New York, Paris, Maidstone. For the last of three, short shows to plug her
current album, Hard Candy, Madonna arrived by helicopter in the Kent
countryside to headline Radio 1’s Big Weekend. Clearly, the plan was to
prove that a pop star about to turn 50 in August can remain relevant to the
kids.
Instead, a sterile, soulless performance made Madonna resemble an embarrassing
auntie desperately trying to be hip.
A crowd with camera phones at the ready, crammed into a Big Top-style tent,
had almost an hour to wait for pop’s greatest grande dame to arrive. The PA
blasted out sweet-themed songs and the backdrop was girlie, pink swirls.
When Madonna finally appeared, however, there was nothing sweet about her.

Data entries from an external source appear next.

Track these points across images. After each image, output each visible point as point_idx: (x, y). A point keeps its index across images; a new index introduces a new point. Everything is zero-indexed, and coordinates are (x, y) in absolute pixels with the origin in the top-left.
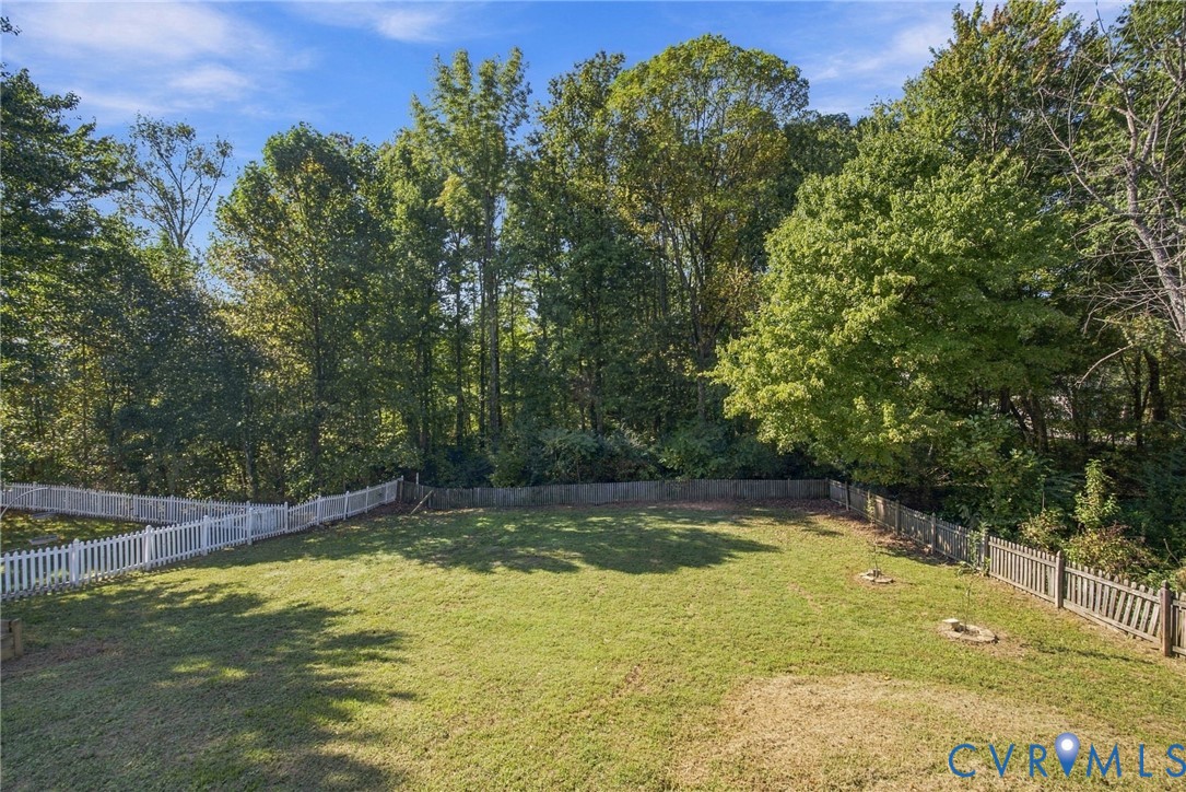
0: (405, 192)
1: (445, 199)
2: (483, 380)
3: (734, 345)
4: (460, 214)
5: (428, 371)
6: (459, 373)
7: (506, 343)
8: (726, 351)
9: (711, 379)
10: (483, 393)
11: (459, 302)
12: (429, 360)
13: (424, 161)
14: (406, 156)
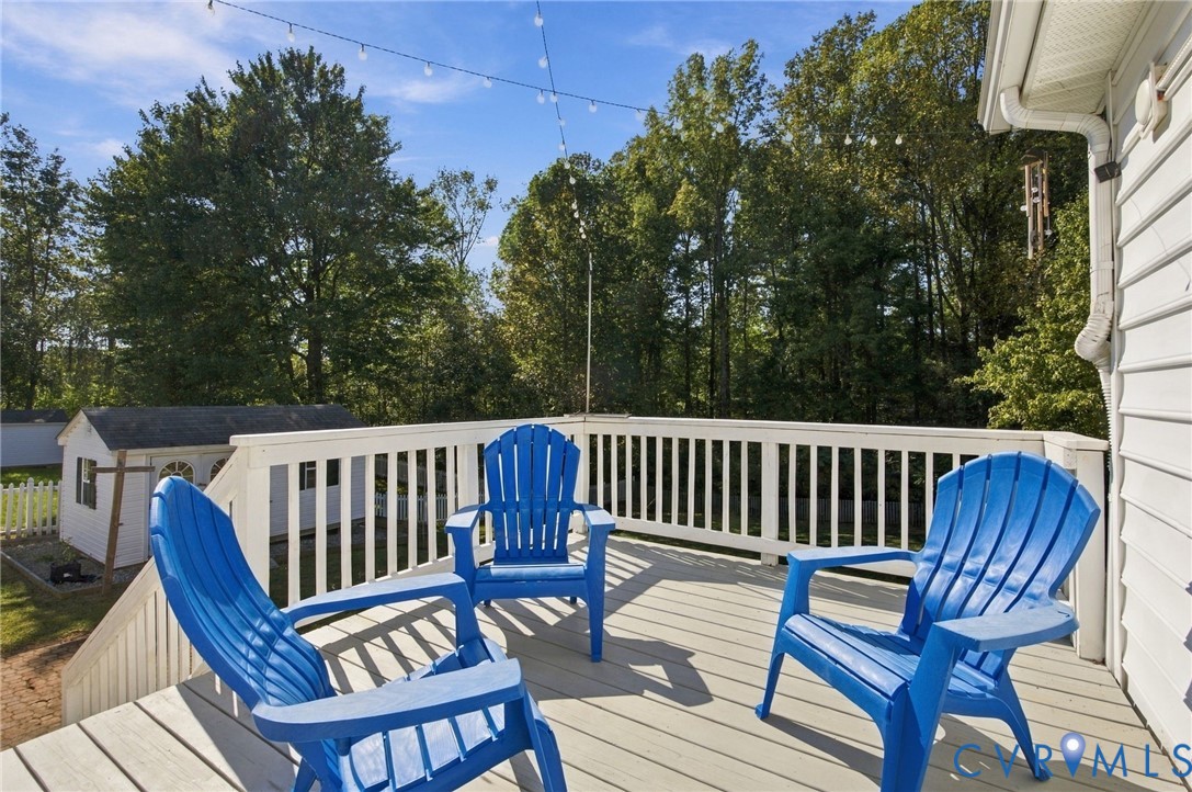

Legs splayed over a black and gold throne at the top of stairs that doubled
as one of various, inventive video screens, she wore an all-black outfit of
silk coat, tracksuit trousers tucked into knee-length, lace-up boots and
leather, fingerless gloves.
Brandishing a silver cane like an S&M tool was meant to make her look
tough. But with her trousers billowing above her boots like jodhpurs, she
was less the raunchy temptress than the well-heeled woman in search of a
horse.
Like much of the six-song, half-hour set, the opener Candy Shop
suffered from muffled sound. Madonna has always valued spectacle over
singing, but the bassy beats almost drowned her out and the tune, reasonably
catchy on record, became a bland dirge.
Four male dancers removed her coat, revealing a lacy top, and a three-piece
band was hidden to the side of the stage. For “Miles Away”, an ode to her
husband, the film directer Guy Ritchie, Madonna strapped on a guitar, but
neither looked as if she was genuinely strumming, or played anything
audible. With her dancers briefly dispatched, the song left fans with little
to watch through their phones.
The chart-topping single 4 Minutes was a vast improvement, even with
Justin Timberlake - rumoured to be appearing in person - merely an image on
rectangular screens across the stage, which Madonna spun round to release
her dancers hidden behind.
Supremely fit and with bulging biceps, the singer fared best when she joined
her troupe in tightly choreographed routines. While her singing occasionally
strayed off key, her fancy footwork never faltered.
Two old tracks got the best reception, although as Madonna made clear, she
refuses to travel too far back in time. The Abba-sampling hit Hung Up,
from 2005, began with a steal from the Rolling Stones’ Satisfaction
and was a given a grungey rework that felt as fake as Madonna’s overblown
guitar-thrashing.
A magnificent Music, meanwhile, closed the set and just about saved the
show. Part of the stage spun round and out jumped dancers in Day-Glo attire.
Madonna performed part of the song on her knees and fans finally got to sing
along.
On the way out, the kids complained that she hadn’t sung “Holiday”, while the
Mayor of Maidstone, Richard Ash, grumbled at the shortness of the set.
Still, for one night only, it put Maidstone on the pop map.